Bu yazı Romatolog Dr. Selda Öktem tarafından kaleme alınmıştır. Herkesin anlayabilmesi amacıyla basitleştirilmiş ve sadeleştirilmiştir.
Poliarteritis nodosa orta ve küçük çaplı atardamarların yangısal bir hastalığıdır.
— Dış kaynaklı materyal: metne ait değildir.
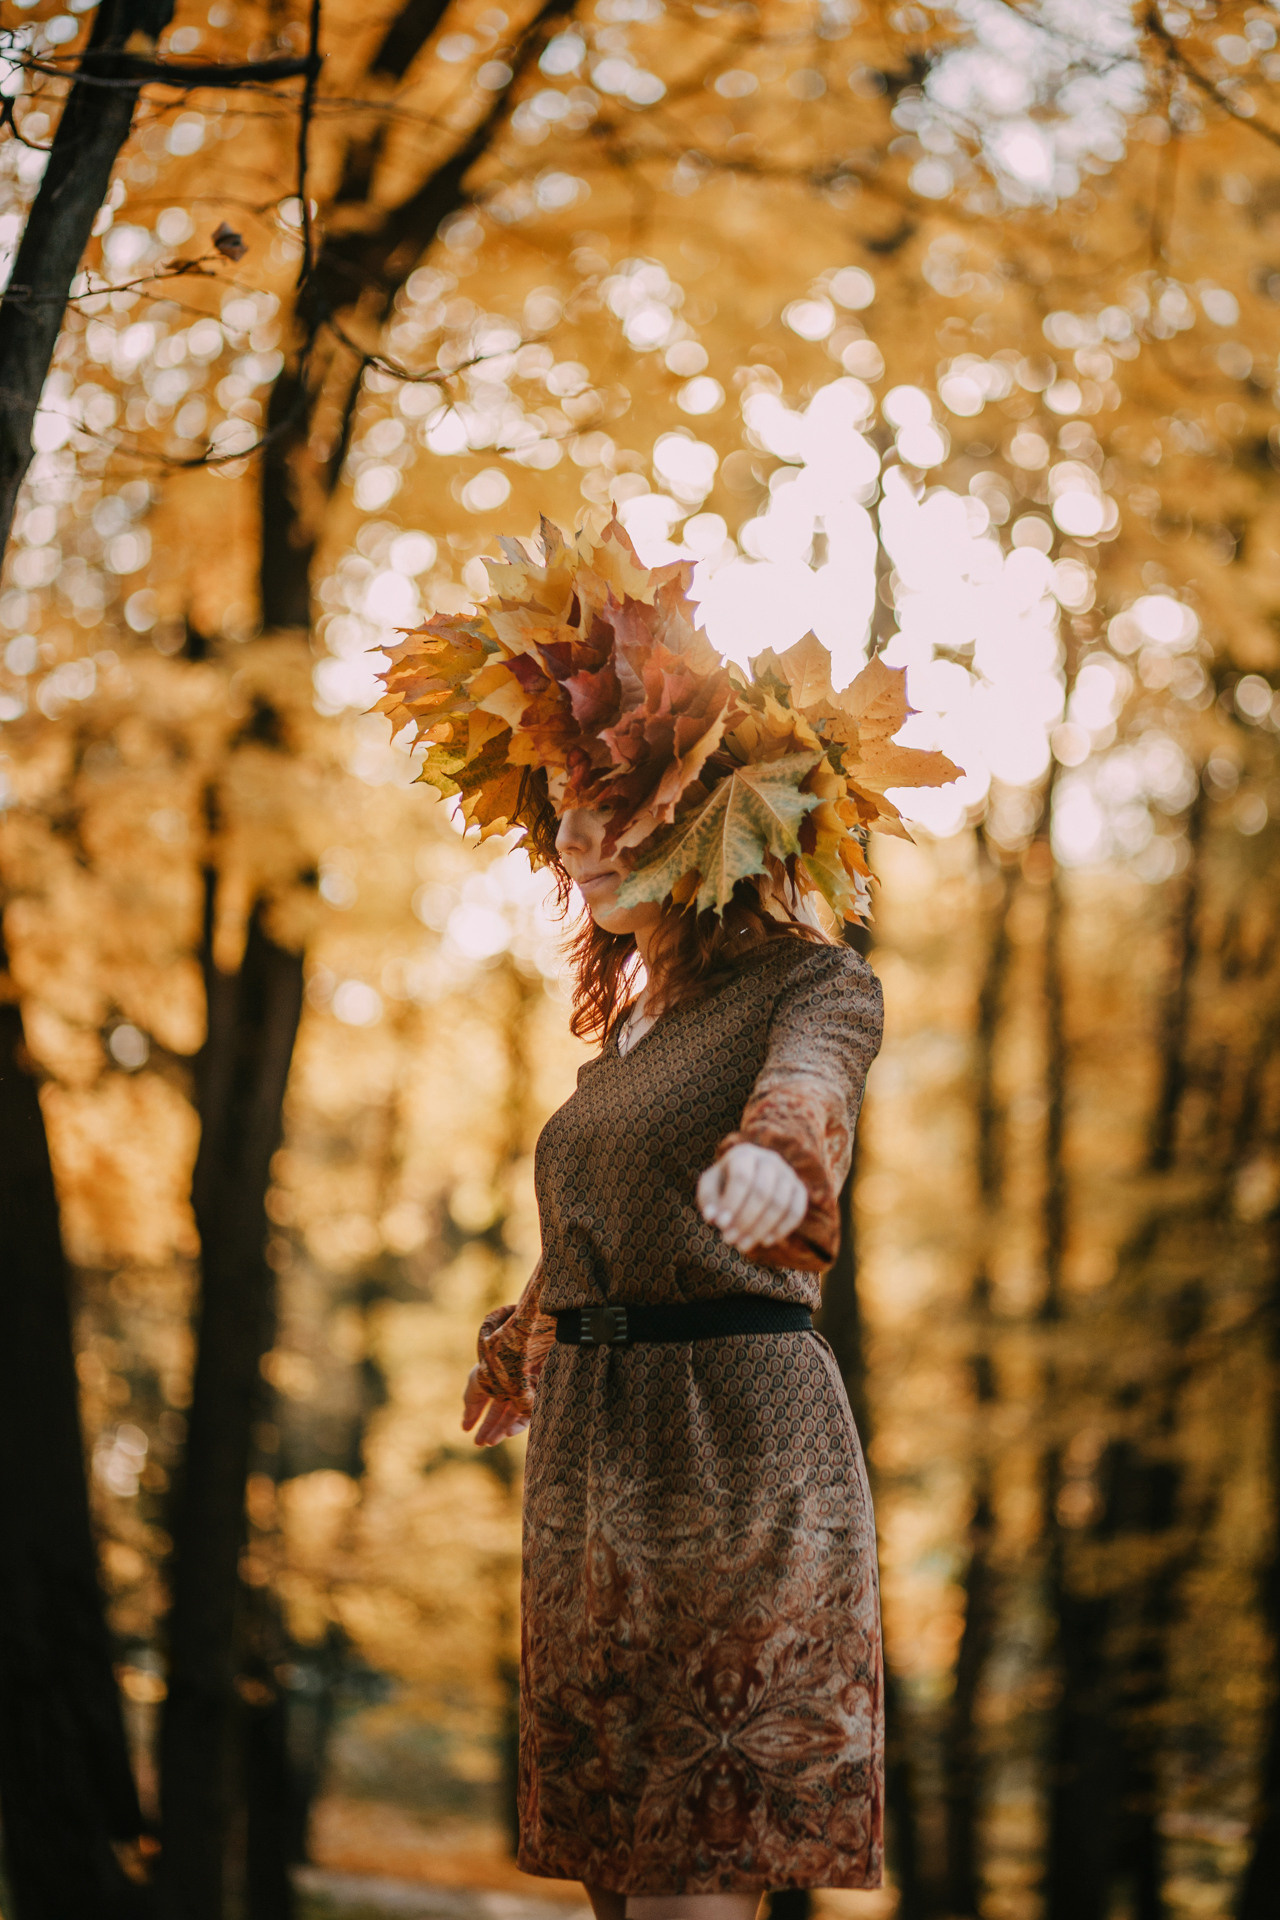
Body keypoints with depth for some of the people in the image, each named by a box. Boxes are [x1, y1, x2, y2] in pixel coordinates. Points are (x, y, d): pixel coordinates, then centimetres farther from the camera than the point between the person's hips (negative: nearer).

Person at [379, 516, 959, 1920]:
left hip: (732, 1439, -8)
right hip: (592, 1457, 8)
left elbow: (806, 1084, -30)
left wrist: (776, 1152, -52)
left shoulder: (817, 990, -6)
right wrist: (521, 1343, 44)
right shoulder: (637, 1019, 17)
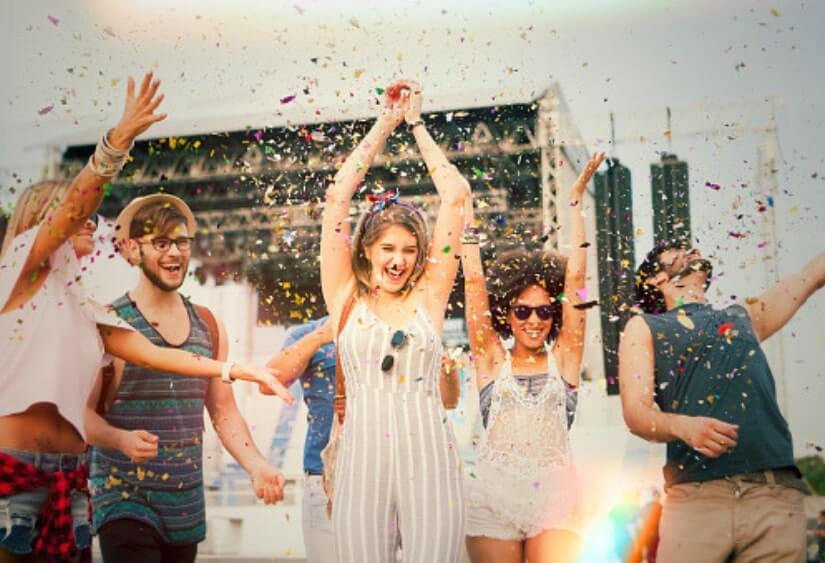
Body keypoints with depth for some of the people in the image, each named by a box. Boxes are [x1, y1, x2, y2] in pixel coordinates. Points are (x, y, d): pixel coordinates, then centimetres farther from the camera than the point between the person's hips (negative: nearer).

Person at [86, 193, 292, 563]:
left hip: (187, 504, 5)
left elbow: (224, 411, 13)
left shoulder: (207, 325, 10)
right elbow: (82, 411, -9)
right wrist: (122, 439, -28)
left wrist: (256, 465, -1)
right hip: (124, 500, -5)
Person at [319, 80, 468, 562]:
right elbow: (337, 197, 5)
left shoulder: (429, 294, 7)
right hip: (362, 457, 0)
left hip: (430, 456, 0)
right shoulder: (347, 299, 7)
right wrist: (385, 124, 12)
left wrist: (417, 124, 14)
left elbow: (456, 195, 7)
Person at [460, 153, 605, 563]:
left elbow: (575, 279, 5)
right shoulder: (491, 360, 9)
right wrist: (465, 207, 4)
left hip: (554, 498, 0)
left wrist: (576, 200, 5)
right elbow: (474, 282, 5)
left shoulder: (563, 359, 9)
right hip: (492, 499, 0)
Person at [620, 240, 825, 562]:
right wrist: (683, 426, -18)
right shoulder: (644, 328, 16)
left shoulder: (744, 318, 28)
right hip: (696, 494, -2)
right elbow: (635, 413, 2)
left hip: (776, 493, 3)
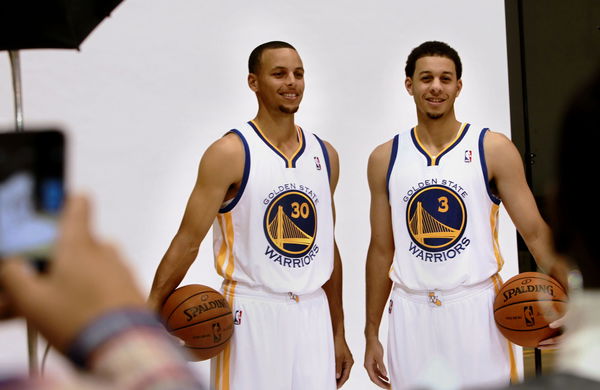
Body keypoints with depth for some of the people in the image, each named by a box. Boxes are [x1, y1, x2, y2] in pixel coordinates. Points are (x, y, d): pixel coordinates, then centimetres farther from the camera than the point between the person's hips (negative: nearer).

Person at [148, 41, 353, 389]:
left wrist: (338, 333, 16)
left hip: (314, 316, 5)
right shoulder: (230, 153, -8)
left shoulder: (325, 155, 9)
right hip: (251, 317, -5)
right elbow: (188, 242, -11)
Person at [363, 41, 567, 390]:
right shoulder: (385, 159, 6)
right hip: (411, 317, 2)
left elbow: (535, 232, -5)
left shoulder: (493, 149, -1)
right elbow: (382, 250, 11)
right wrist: (372, 334, 11)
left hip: (476, 311, -2)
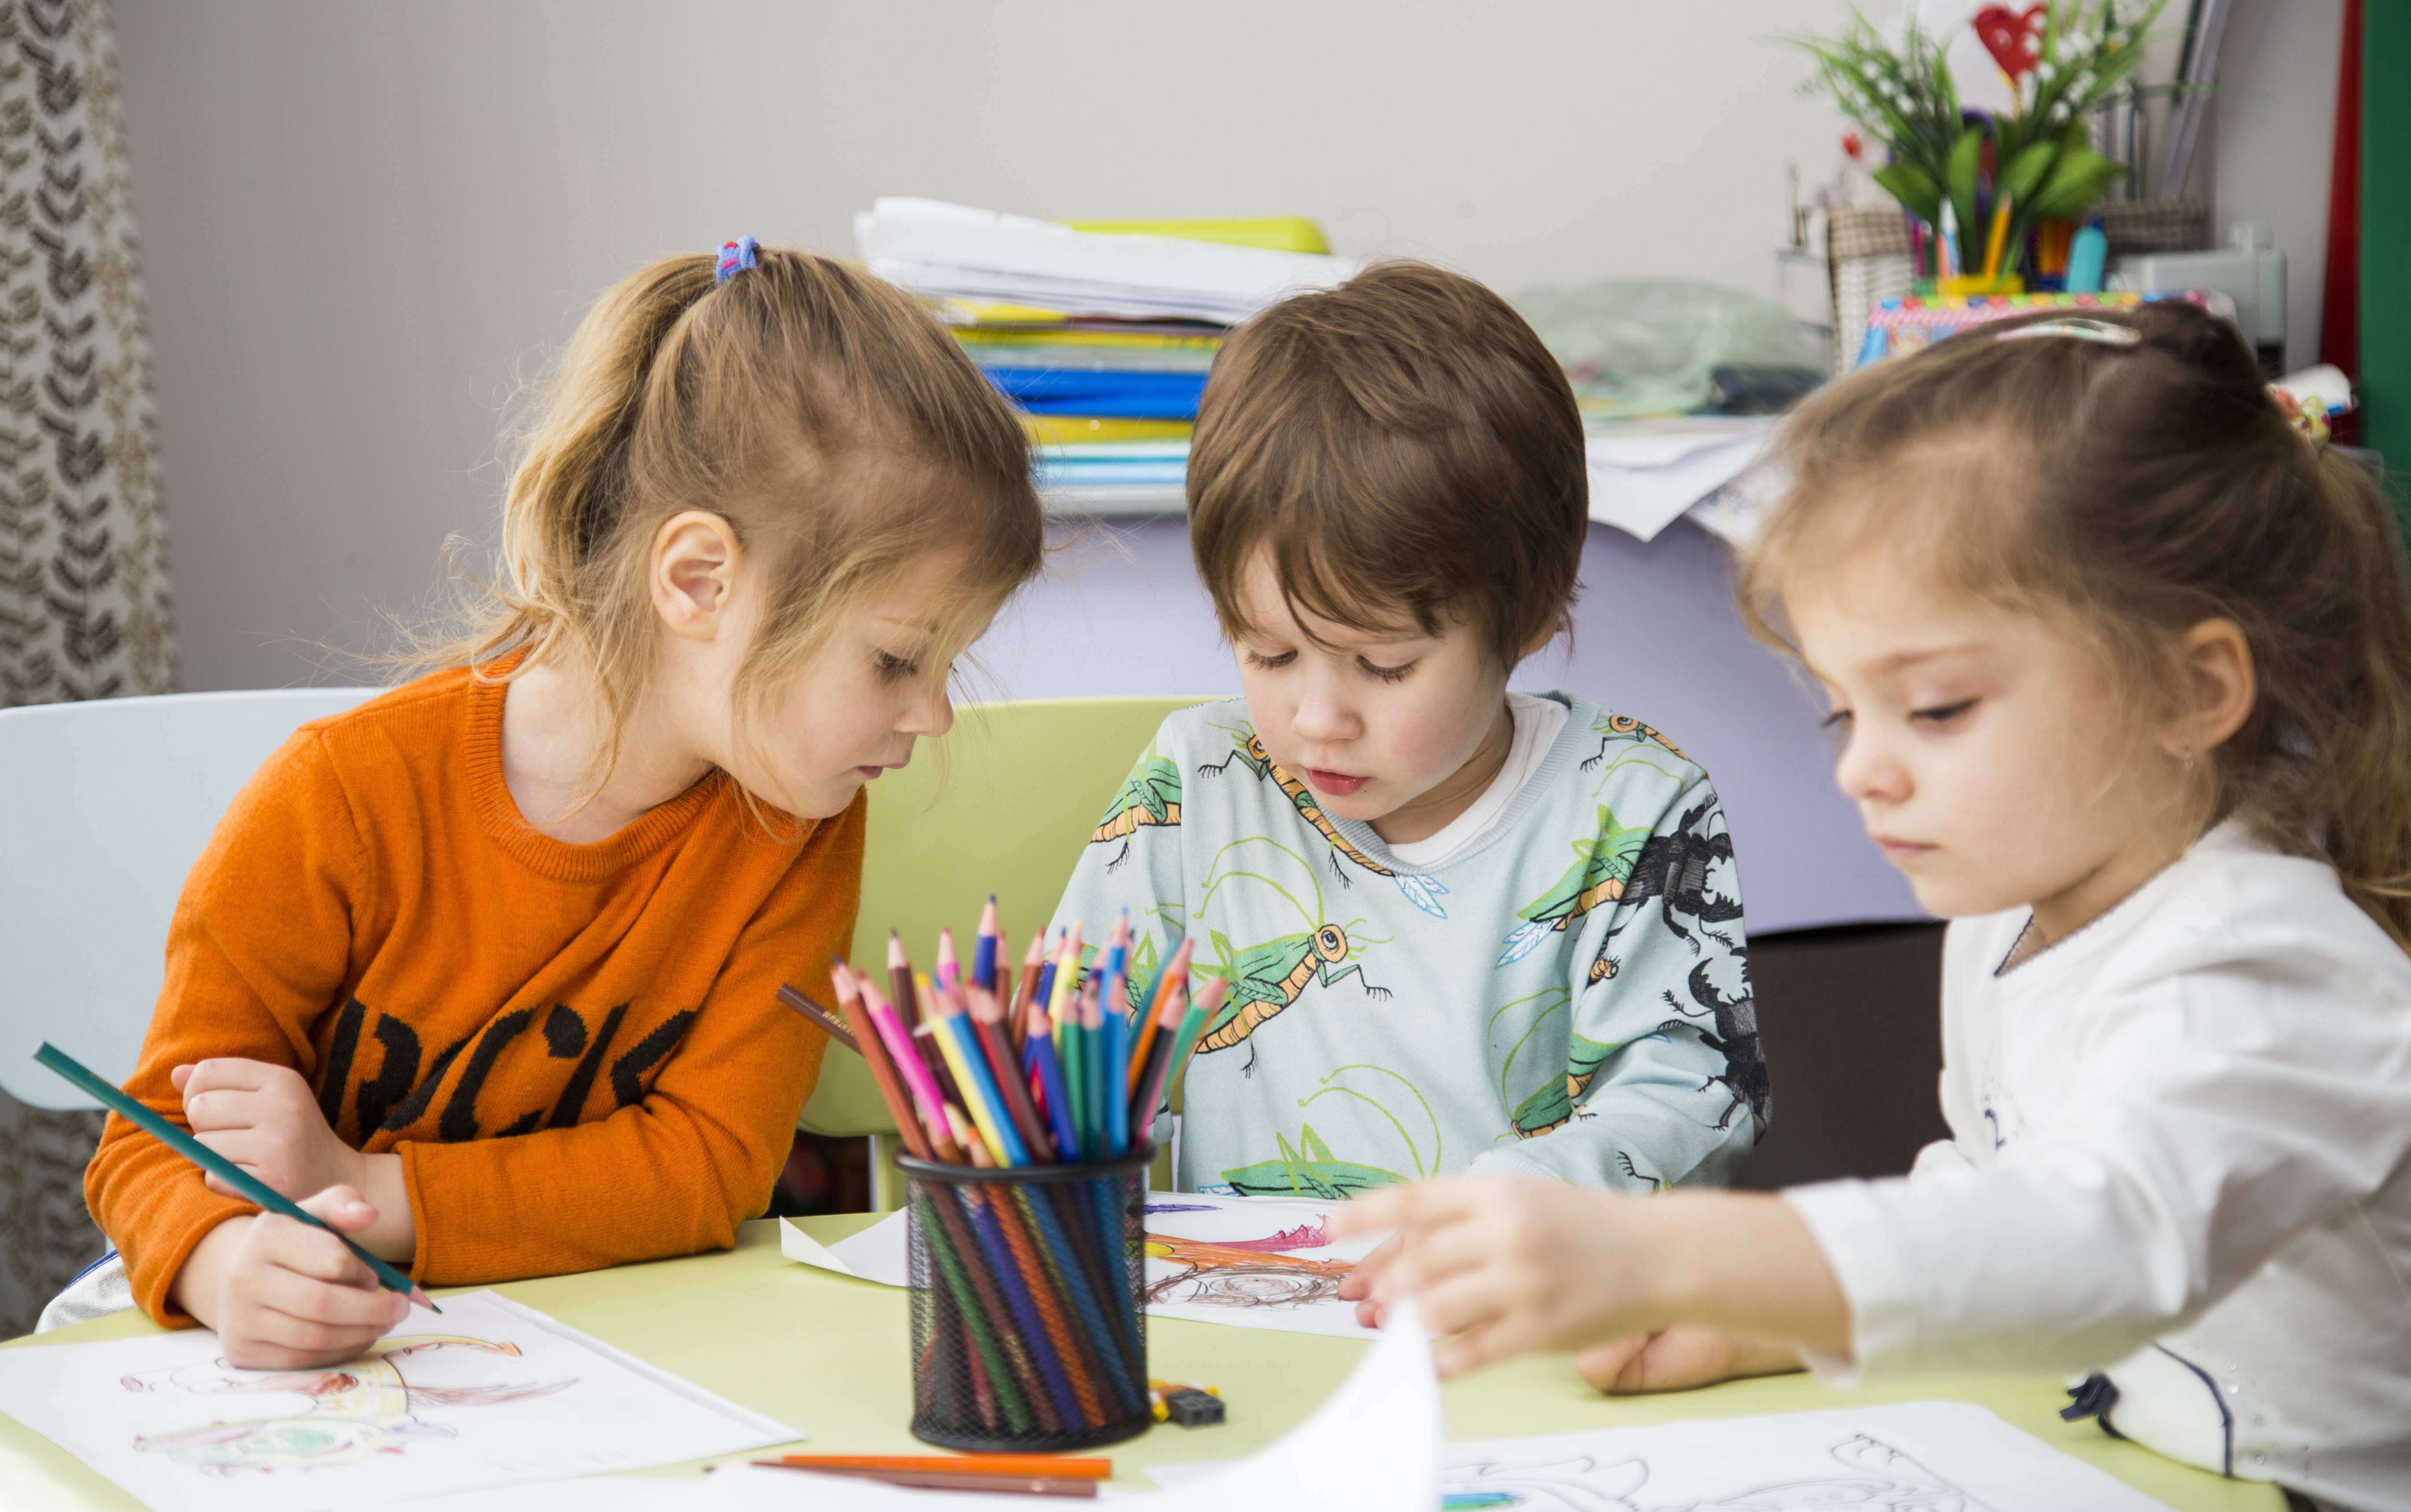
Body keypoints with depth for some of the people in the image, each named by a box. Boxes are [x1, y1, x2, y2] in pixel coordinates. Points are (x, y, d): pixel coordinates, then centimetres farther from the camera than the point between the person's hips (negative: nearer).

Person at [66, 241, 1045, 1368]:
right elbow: (162, 1140, -11)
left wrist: (368, 1192, -22)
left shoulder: (797, 831, -7)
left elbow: (711, 1163, -11)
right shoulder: (344, 799, -16)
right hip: (319, 1352, -1)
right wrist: (228, 1259, -35)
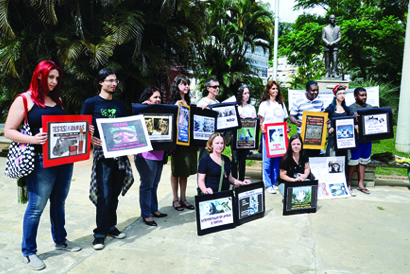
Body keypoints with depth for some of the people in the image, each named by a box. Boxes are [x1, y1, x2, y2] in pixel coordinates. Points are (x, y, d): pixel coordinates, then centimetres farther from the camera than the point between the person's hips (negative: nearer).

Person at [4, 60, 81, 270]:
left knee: (59, 202, 18)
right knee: (36, 206, 2)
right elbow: (9, 131, -9)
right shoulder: (24, 99, -4)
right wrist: (32, 139, -25)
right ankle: (28, 252, 19)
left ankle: (60, 240, 34)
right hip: (42, 161, -6)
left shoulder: (57, 100, 14)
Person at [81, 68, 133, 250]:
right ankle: (100, 232, 9)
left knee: (114, 193, 11)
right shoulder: (91, 103, 0)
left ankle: (111, 226, 25)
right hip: (102, 153, -5)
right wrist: (90, 139, -20)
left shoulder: (120, 105, 15)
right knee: (104, 194, -5)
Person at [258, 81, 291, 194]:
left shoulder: (281, 104, 18)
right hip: (267, 135, -5)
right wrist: (261, 128, -19)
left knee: (277, 159, 6)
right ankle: (268, 185, 0)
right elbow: (260, 119, -3)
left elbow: (284, 119, 20)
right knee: (267, 160, -6)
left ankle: (274, 183, 15)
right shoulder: (264, 104, 3)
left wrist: (287, 128, 4)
Aslında birçok sistemi etkileyebilme potansiyeli vardır ama en çok deri, sinirler, çizgili kaslar, böbrekler, bağırsaklar ve eklemler etkilenir.
Poliarteritis nodosa sık görülen bir hastalık değildir. Hastalık tüm ırklarda görülebilir, erkeklerde kadınlara göre 2 kat sık görülür. En sık görüldüğü yaş grubu 40-60 yaştır.
PAN’ın bir alt grubunda, kronik Hepatit B enfeksiyonunun olayı başlattığı düşünülmektedir.
Damarlardaki yangısal olay nedeniyle damar duvarı zayıflar ve anevrizmalar oluşabilir. Vücut bu yangıyı tedavi etmeye çalışırken bazen de damarda tıkanıklık oluşabilir.
Ateş, kilo kaybı, iştahsızlık gibi genel belirtiler tüm vaskülit hastalarında olduğu gibi PAN’da da görülmektedir. Deri lezyonları sıktır (deri döküntüleri, renk değişiklikleri, raynaud fenomeni gibi).
Hastaların %50’sinde eklem tutuluşu görülür. Ama eklemde hasara neden olmaz. Çevresel sinirleri besleyen damarlardaki vaskülit nedeniyle, o sinirin beslediği alanda duyu kusuru ve güçsüzlük gelişir. PAN vakalarında sıklıkla rastlanır.
Böbreklerin etkilenmesi sonucu şiddetli hipertansiyon ve böbrek yetmezliği gelişebilir. Bazen böbrek damarlarındaki anevrizmalar nedeniyle kanamalar olabilir.
Yaygın karın ağrısı ve bazen makattan kanamalar bağırsakları besleyen damarlarda vaskülit gelişmesindendir.
Tanıda biyopsi ve anjiyografi çok faydalıdır. Spesifik bir laboratuar gösterge yoktur.
Çoğu vaskülitte olduğu gibi tedavide ilk seçenek kortizondur. Hepatit B ve hepatit C ile birlikte olan Poliarteritis nodosada tedaviye antiviraller de eklenmelidir. Hastalığın şiddetine ve yaygınlığına göre immunsupresifler kullanılır.